[[ DATASET EXCERPTS open ]]
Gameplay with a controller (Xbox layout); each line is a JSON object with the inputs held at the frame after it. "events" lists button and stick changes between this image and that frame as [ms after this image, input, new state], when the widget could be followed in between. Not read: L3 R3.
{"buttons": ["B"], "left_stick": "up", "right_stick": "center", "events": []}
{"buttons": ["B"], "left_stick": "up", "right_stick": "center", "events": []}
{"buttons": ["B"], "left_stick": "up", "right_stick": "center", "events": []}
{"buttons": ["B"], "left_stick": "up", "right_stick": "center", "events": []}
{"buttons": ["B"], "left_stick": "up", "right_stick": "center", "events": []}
[[ DATASET EXCERPTS closed ]]
** DIRECTIONS FOR THIS TASK **
From the first line to the last, restate the data above exactly.

** RESPONSE TO THE TASK **
Gameplay with a controller (Xbox layout); each line is a JSON object with the inputs held at the frame after it. "events" lists button and stick changes between this image and that frame as [ms after this image, input, new state], when the widget could be followed in between. Not read: L3 R3.
{"buttons": ["B"], "left_stick": "up", "right_stick": "center", "events": []}
{"buttons": ["B"], "left_stick": "up", "right_stick": "center", "events": []}
{"buttons": ["B"], "left_stick": "up", "right_stick": "center", "events": []}
{"buttons": ["B"], "left_stick": "up", "right_stick": "center", "events": []}
{"buttons": ["B"], "left_stick": "up", "right_stick": "center", "events": []}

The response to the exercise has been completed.